John Syekei and Ariana Issaias at Bowmans offer tips on intellectual property protection in Kenya
Until recently, intellectual property was not a priority for investors seeking their nest of golden eggs in Africa. That is changing amid the growing realization that by taking care of intellectual property issues sooner rather than later, investors can avoid being tripped up by unforeseen obstacles. In this regard, awareness is key.
OWNERSHIP FROM THE OUTSET
The concept of paying for, or even requiring legal services is still relatively novel and most individuals or entities think they can “get by” without obtaining legal advice. The problem is that many grassroots entities and small and medium enterprises draw on free favours from acquaintances to develop their underlying software. This can complicate efforts down the line to determine ownership of the relevant intellectual property rights in the underlying IT system.
In Kenya, the law provides that the ownership of any copyright created by an employee or consultant commissioned to do such work vests with the employer or commissioner. In the absence of any agreement or consideration, however, and as in most parts of the world, the copyright will vest with the original developer. As the years pass and as the product becomes more successful, some investors find themselves in protracted negotiations with the declared owner. Full due diligence at the outset will save time and effort, especially when investing in technology companies.
CYBERCRIME AND CYBERSECURITY
With the remarkable and impressive technological expansion in the region, the threat of cyber-attacks is significant and real. Cybersecurity is a crucial expense for companies in Kenya, where mobile money transfers reached approximately US$26.07 billion in 2014 and the number of mobile data and internet subscriptions grew to 19.8 million in 2015. Cybercriminals are becoming increasingly active.
Although the law in Kenya has been slow to catch up, the Computer and Cybercrimes Bill, 2016, is now before the legislature. Many of the bill’s provisions are adapted from the Council of Europe’s Convention on Cybercrime (which Kenya has not ratified), and provide for international cooperation and mutual assistance with other territories, recognizing the borderless nature of technology.

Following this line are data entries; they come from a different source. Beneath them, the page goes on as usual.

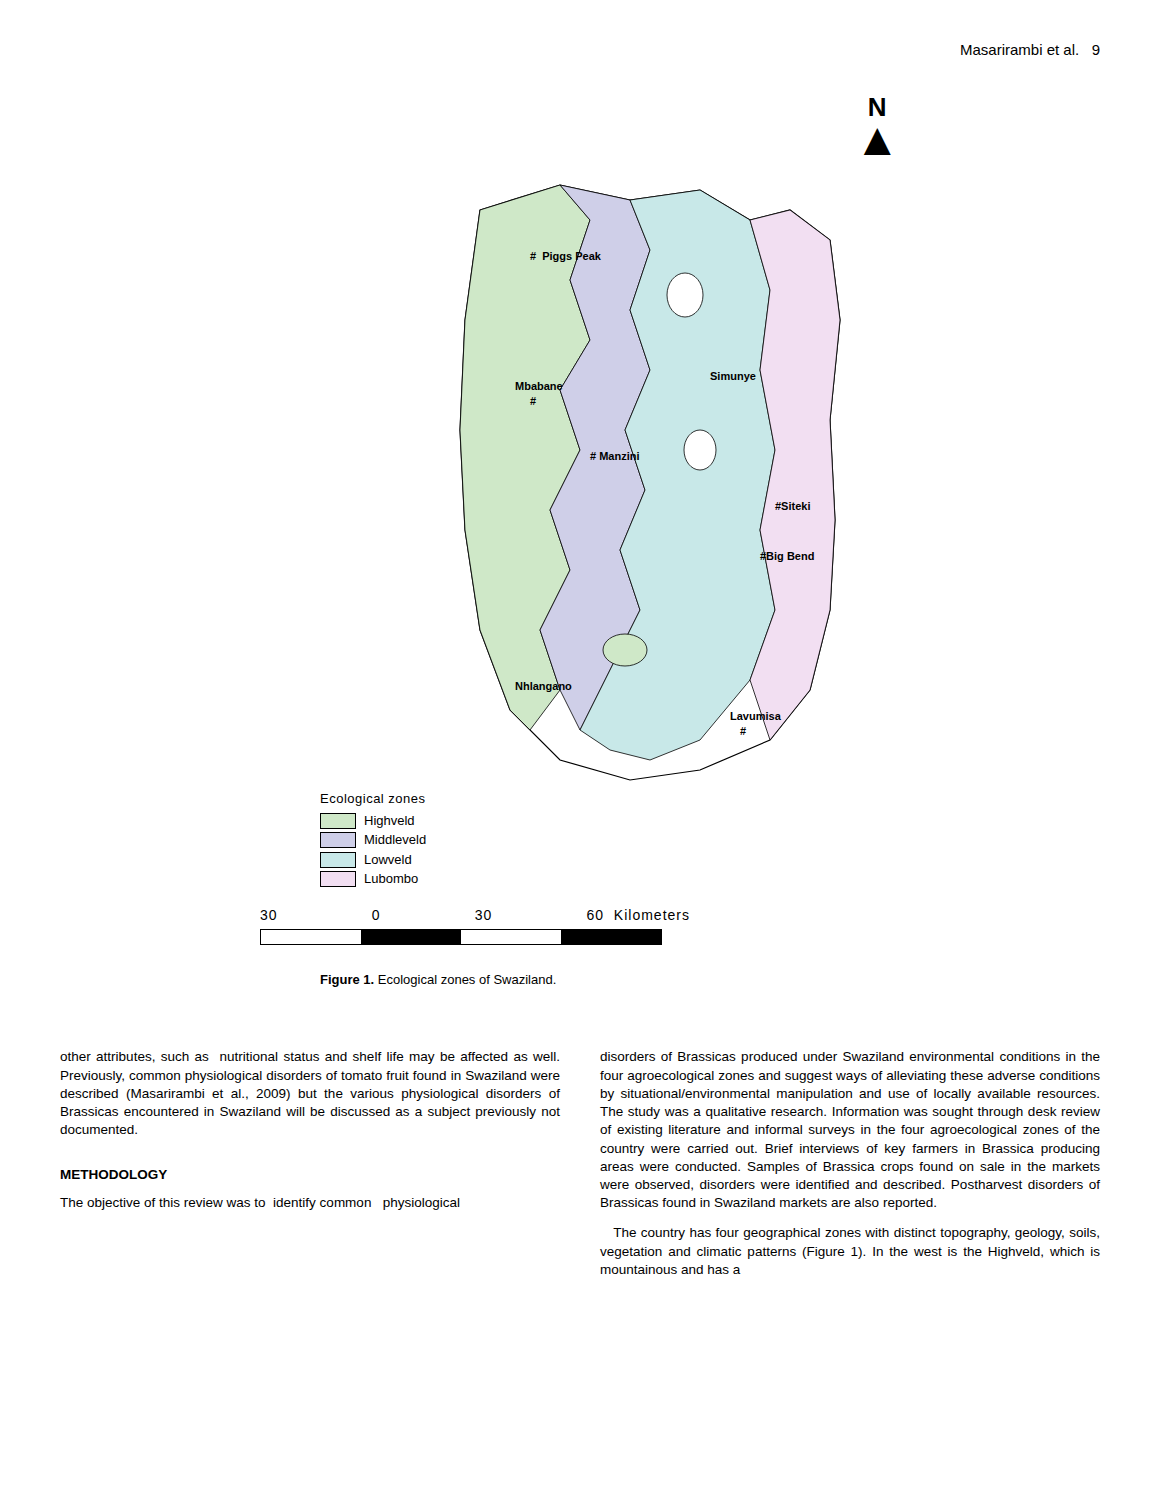Masarirambi et al. 9
N ▲
# Piggs Peak Mbabane # # Manzini Simunye #Siteki #Big Bend Nhlangano Lavumisa #
Ecological zones
Highveld
Middleveld
Lowveld
Lubombo
3003060 Kilometers
Figure 1. Ecological zones of Swaziland.
other attributes, such as nutritional status and shelf life may be affected as well. Previously, common physiological disorders of tomato fruit found in Swaziland were described (Masarirambi et al., 2009) but the various physiological disorders of Brassicas encountered in Swaziland will be discussed as a subject previously not documented.
METHODOLOGY
The objective of this review was to identify common physiological
disorders of Brassicas produced under Swaziland environmental conditions in the four agroecological zones and suggest ways of alleviating these adverse conditions by situational/environmental manipulation and use of locally available resources. The study was a qualitative research. Information was sought through desk review of existing literature and informal surveys in the four agroecological zones of the country were carried out. Brief interviews of key farmers in Brassica producing areas were conducted. Samples of Brassica crops found on sale in the markets were observed, disorders were identified and described. Postharvest disorders of Brassicas found in Swaziland markets are also reported.
The country has four geographical zones with distinct topography, geology, soils, vegetation and climatic patterns (Figure 1). In the west is the Highveld, which is mountainous and has a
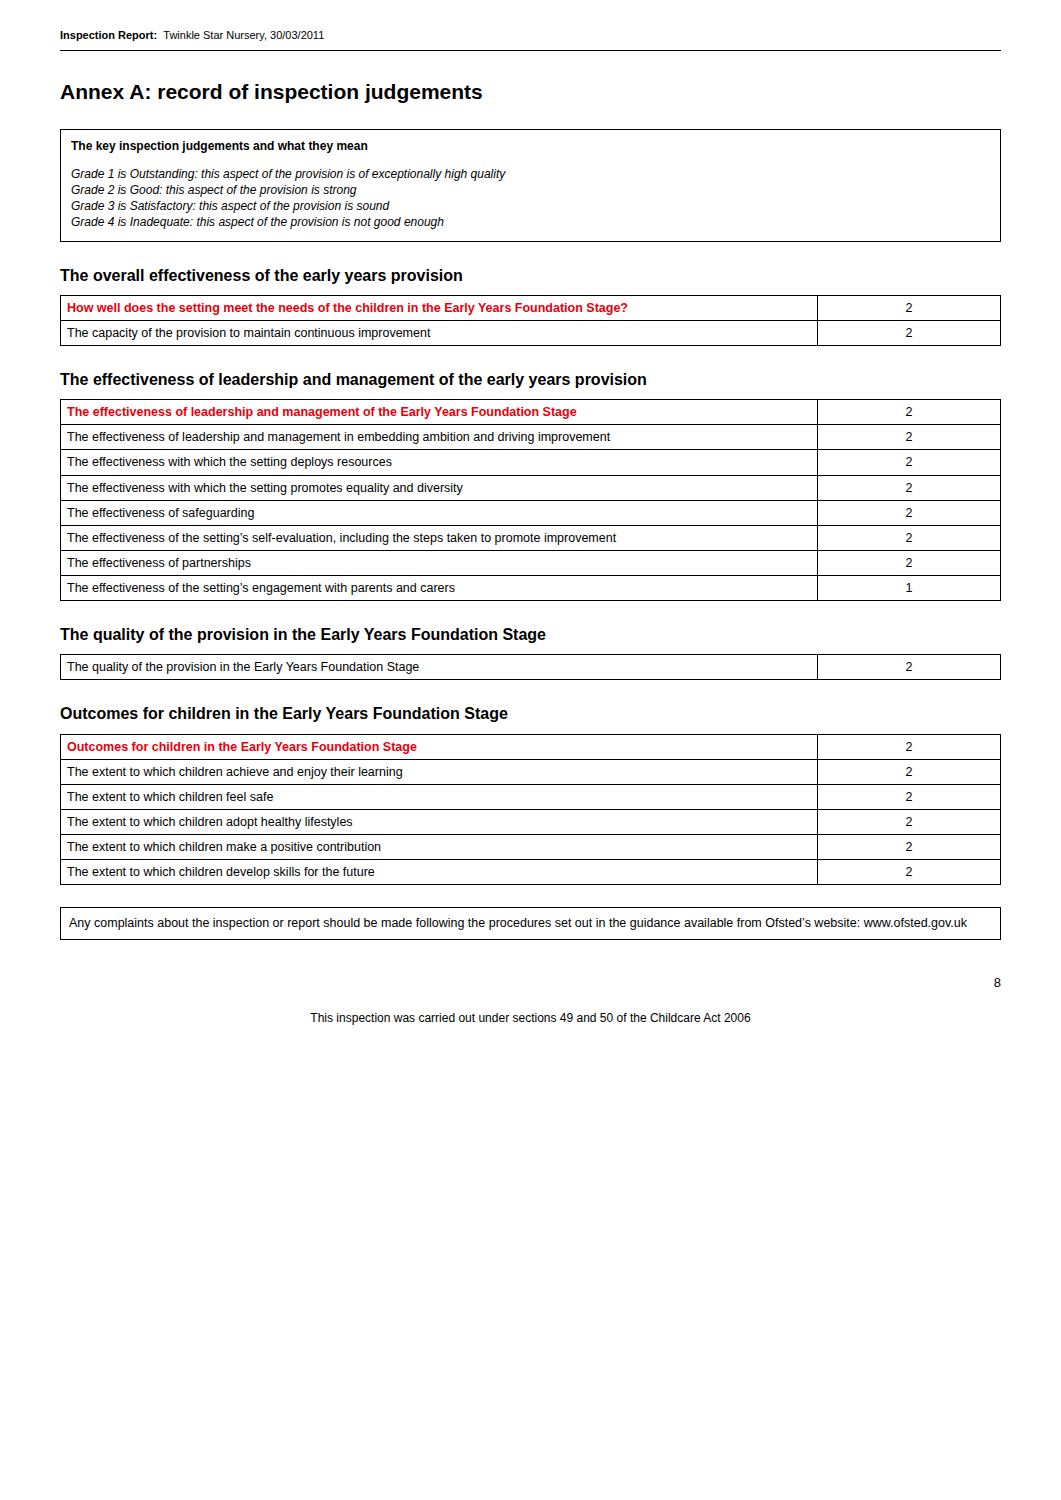Inspection Report: Twinkle Star Nursery, 30/03/2011
Annex A: record of inspection judgements
The key inspection judgements and what they mean
Grade 1 is Outstanding: this aspect of the provision is of exceptionally high quality
Grade 2 is Good: this aspect of the provision is strong
Grade 3 is Satisfactory: this aspect of the provision is sound
Grade 4 is Inadequate: this aspect of the provision is not good enough
The overall effectiveness of the early years provision
| How well does the setting meet the needs of the children in the Early Years Foundation Stage? | 2 |
| The capacity of the provision to maintain continuous improvement | 2 |
The effectiveness of leadership and management of the early years provision
| The effectiveness of leadership and management of the Early Years Foundation Stage | 2 |
| The effectiveness of leadership and management in embedding ambition and driving improvement | 2 |
| The effectiveness with which the setting deploys resources | 2 |
| The effectiveness with which the setting promotes equality and diversity | 2 |
| The effectiveness of safeguarding | 2 |
| The effectiveness of the setting’s self-evaluation, including the steps taken to promote improvement | 2 |
| The effectiveness of partnerships | 2 |
| The effectiveness of the setting’s engagement with parents and carers | 1 |
The quality of the provision in the Early Years Foundation Stage
| The quality of the provision in the Early Years Foundation Stage | 2 |
Outcomes for children in the Early Years Foundation Stage
| Outcomes for children in the Early Years Foundation Stage | 2 |
| The extent to which children achieve and enjoy their learning | 2 |
| The extent to which children feel safe | 2 |
| The extent to which children adopt healthy lifestyles | 2 |
| The extent to which children make a positive contribution | 2 |
| The extent to which children develop skills for the future | 2 |
Any complaints about the inspection or report should be made following the procedures set out in the guidance available from Ofsted’s website: www.ofsted.gov.uk
8
This inspection was carried out under sections 49 and 50 of the Childcare Act 2006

This legislation is in line with the general raft of changes being implemented globally to tackle this ever-increasing threat. An example is the EU’s directive on cybercrime, introduced as a result of its ongoing Cybersecurity Strategy, which aims to deal with large-scale cyber-attacks by requiring member states to strengthen national cybercrime laws. This uniformity across the globe is reassuring to international companies.
Issues concerning counterfeit goods affect Africa and Africans as much as any other region. Fake drugs, sports clothing, cosmetics, perfumes, books – it’s all here. Policing and seizure of counterfeit goods has improved recently, but as ever, tracking the culprits is far from easy.

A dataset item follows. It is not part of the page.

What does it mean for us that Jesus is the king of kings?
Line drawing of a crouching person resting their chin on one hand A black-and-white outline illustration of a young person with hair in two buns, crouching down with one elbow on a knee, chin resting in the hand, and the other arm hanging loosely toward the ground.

The Anti-Counterfeit Act passed in Kenya in 2008, as well as the establishment of the Anti-Counterfeit Agency (ACA), marks a positive step in combating counterfeiters. As a firm, we continue to be instructed in various anti-counterfeit enforcement actions together with the Kenyan ACA. Through the ACA, owners of intellectual property rights, as well as manufacturers, can claim damages against counterfeiters and, through the Anti-Counterfeit Act, can restrain the sale of counterfeit goods in the domestic market.
Aid institutions are recognizing the need to invest in technological platforms to assist small-scale farmers, and to conduct research into drought and pest-resistant plant varieties. Hence, we are seeing a significant increase in parties relying on technology transfer licensing solutions.
Investors are often unaware of the requirement to register contractual licences and related activities with the Kenya Industrial Property Institute (KIPI). What some investors also discover is that the KIPI may refuse registration if a licence imposes “unjustified restrictions” which are “harmful to the economic interests of Kenya”. As a result, refusal of registration renders the contract void and unenforceable.
Until recently, there was no law in Kenya allowing a natural person to use an intangible asset (such as intellectual property) as security for a loan. This is set to change with the introduction of the Movable Property Security Rights Bill, 2016.
Whilst it is not yet clear how an asset such as an intellectual property right will be valued, the bill introduces alternative ways to recover debt (rather than relying on the courts), which will make it easier for lenders to enforce their securities. It may still take months or even years for the bill to be passed, but it signals the growing awareness in Kenya of the economic value of intellectual property rights.
JOHN SYEKEI is a partner at Bowmans in Nairobi where ARIANA ISSAIAS is a lawyer.